Security Properties of Distributed Platforms
The trust properties of systems described here can be described as follows.
If one of the sites is compromised then signals from that site can cause capabilities conceptually held by some object at that site to be abused.
Capability discipline at that site disappears but capabilities that never traveled to that site cannot be abused.
Applications are in a position to manage which sites they operate at.
Logic in the code that generates the application or instances of objects within the application can elect the sites where they will materialize.
Some objects of the application that do not need dangerous capabilities may be allowed to run at less trusted sites.
Vulnerability to your Platform
It seems obvious that when a program with some effective authority runs on a platform, then that authority is accessible to the platform.
Lacking a precise definition of platform I can’t prove this.
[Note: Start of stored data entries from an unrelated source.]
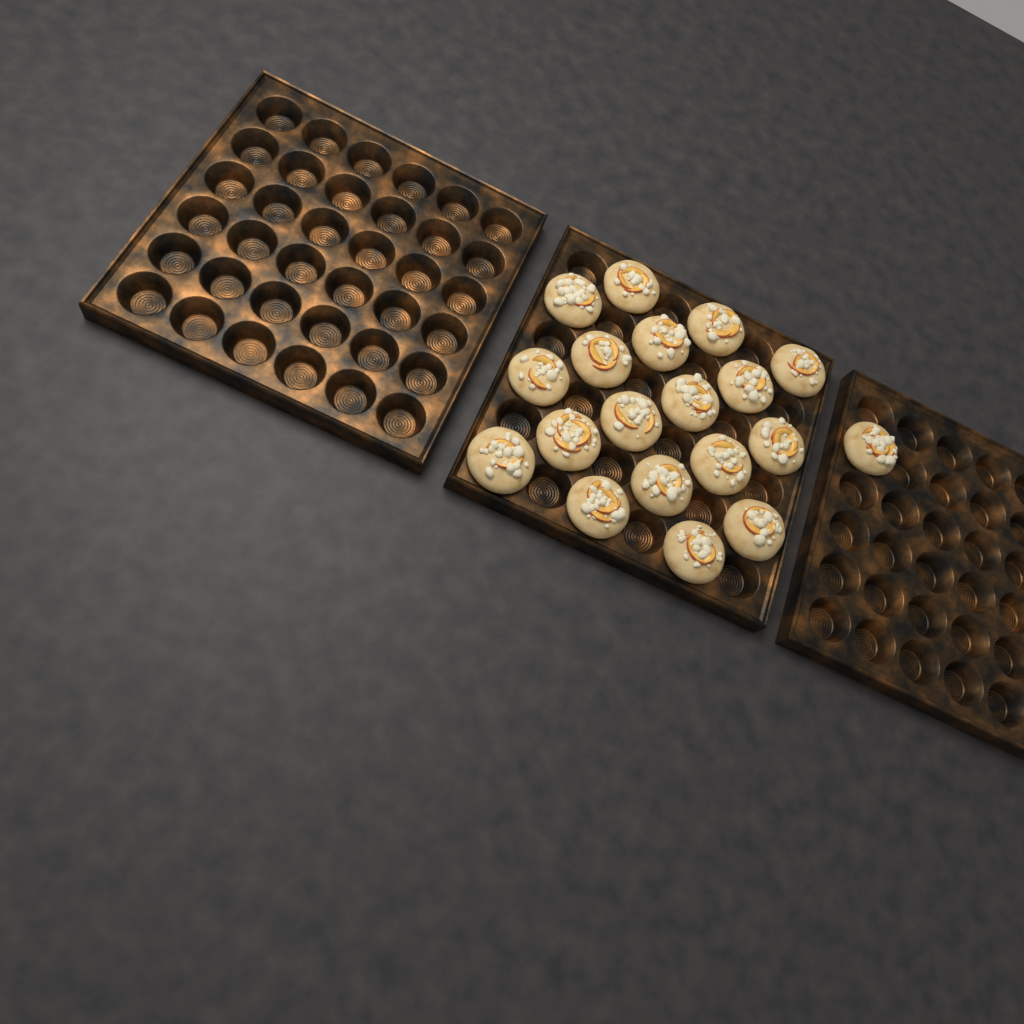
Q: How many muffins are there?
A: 19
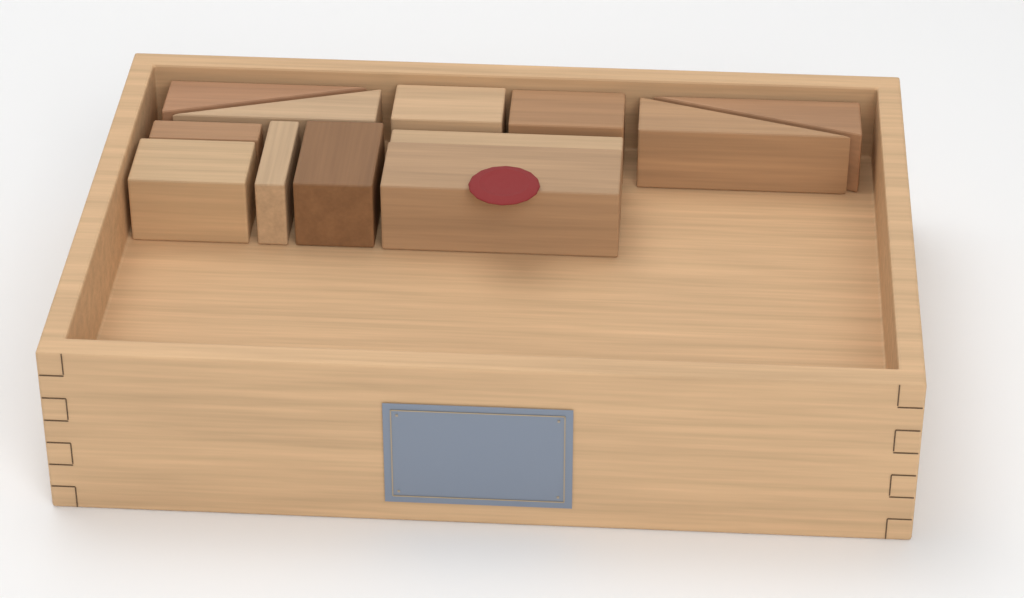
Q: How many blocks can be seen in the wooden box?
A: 12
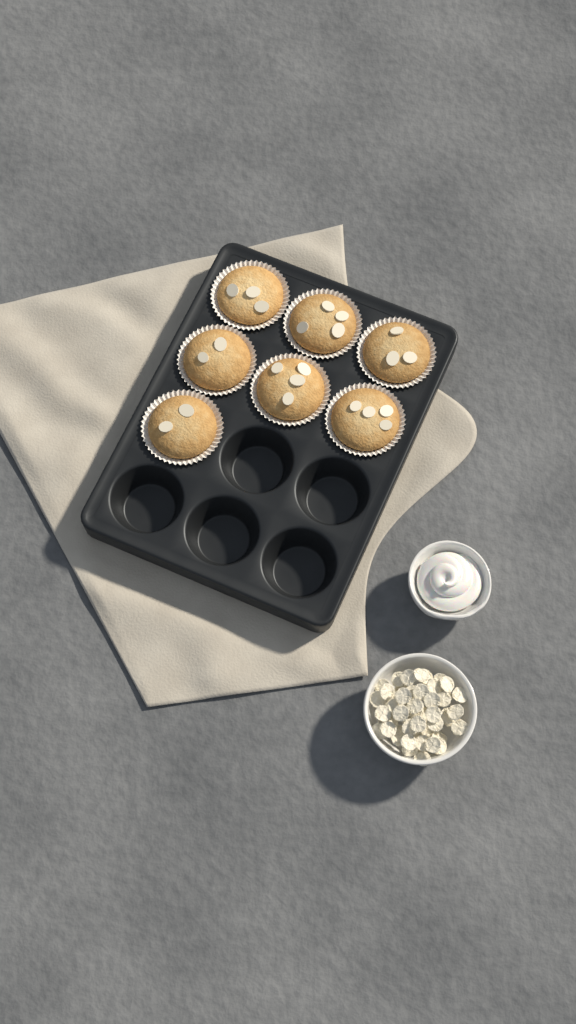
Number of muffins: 7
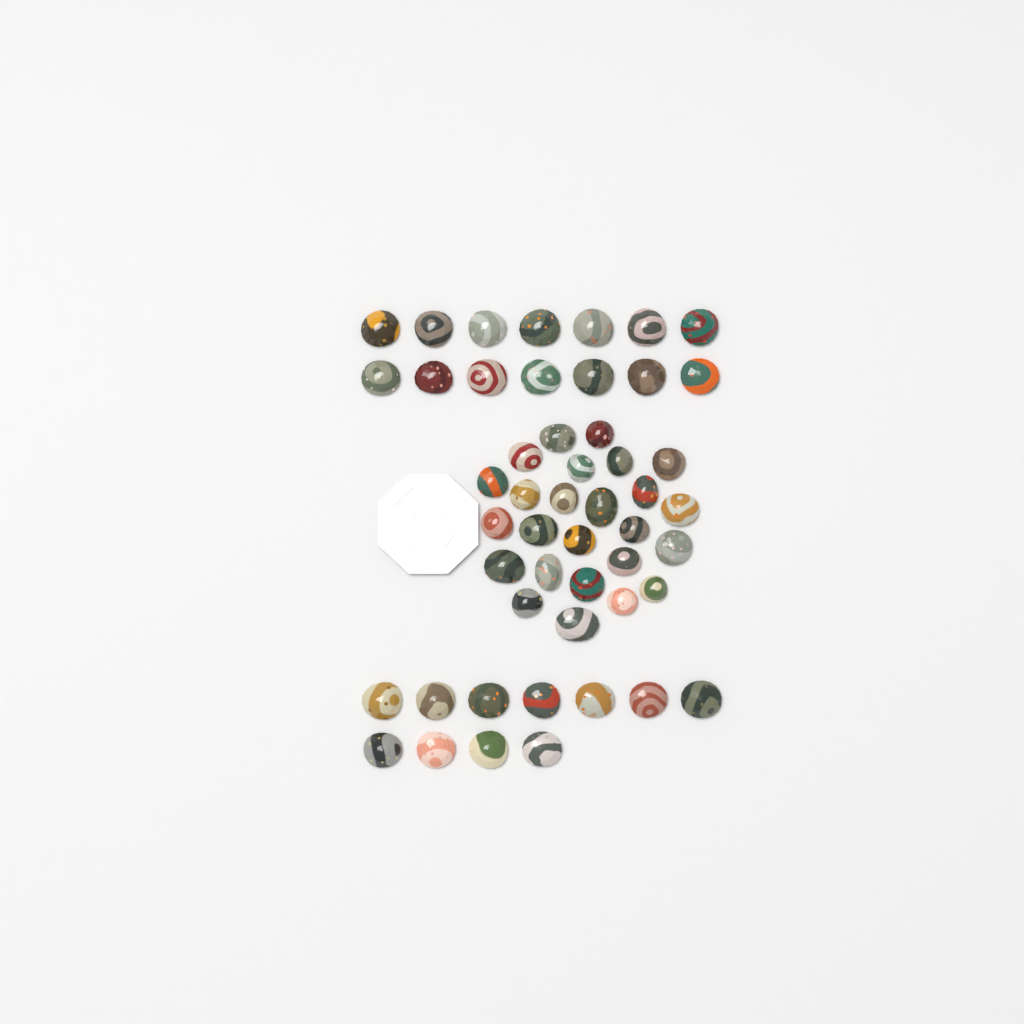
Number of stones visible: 50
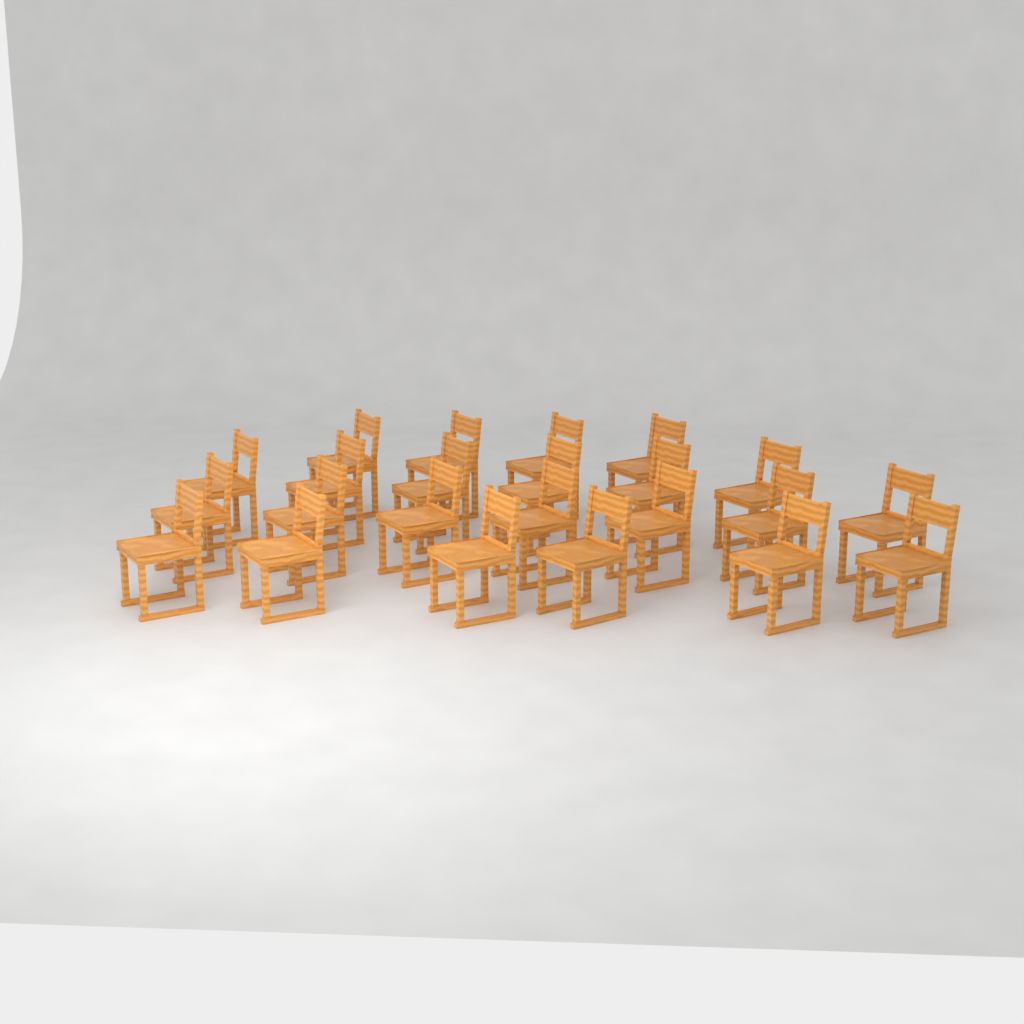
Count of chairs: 23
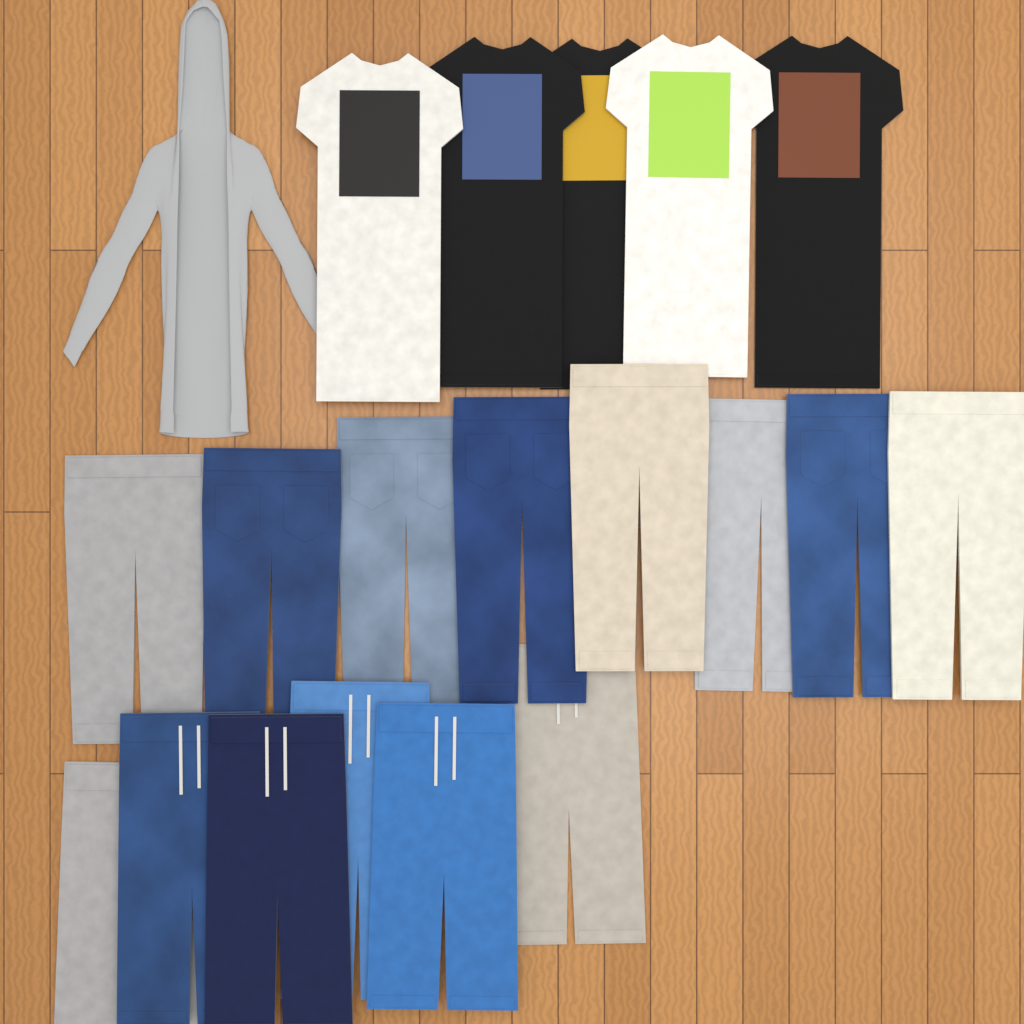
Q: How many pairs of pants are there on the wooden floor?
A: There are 8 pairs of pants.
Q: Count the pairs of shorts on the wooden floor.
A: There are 6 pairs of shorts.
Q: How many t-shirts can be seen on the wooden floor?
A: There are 5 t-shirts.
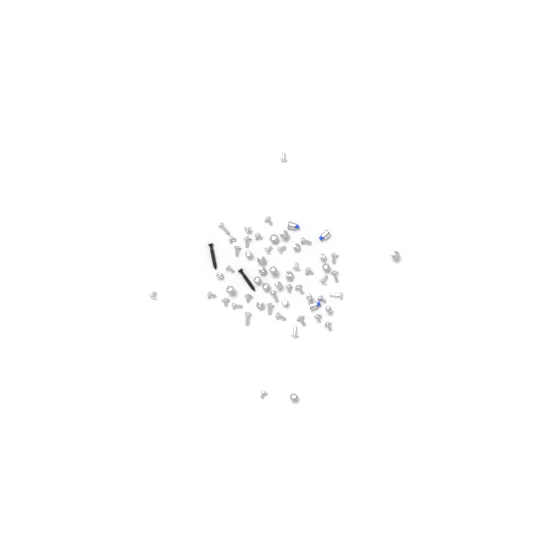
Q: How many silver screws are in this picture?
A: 56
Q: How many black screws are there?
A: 2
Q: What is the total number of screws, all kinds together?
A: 58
Here are a few examples of “platform”:
- Computer with no operating system
- Computer with MacOS or Windows
- Computer with Unix
- Computer with Keykos
- Scheme running on one of the above
- Java virtual machine running on one of the above
- E-vat running on one of the above.
Each of these systems can serve the needs of guest programs and is in a
position to seize and abuse the authority of those programs.
I think that a central processor within a computer is also capable of
doing this but perhaps only in an environment where untrusted confederate
code is allowed.
These same points are made from a bit different perspective in
Capabilities As A Cryptographic Protocol.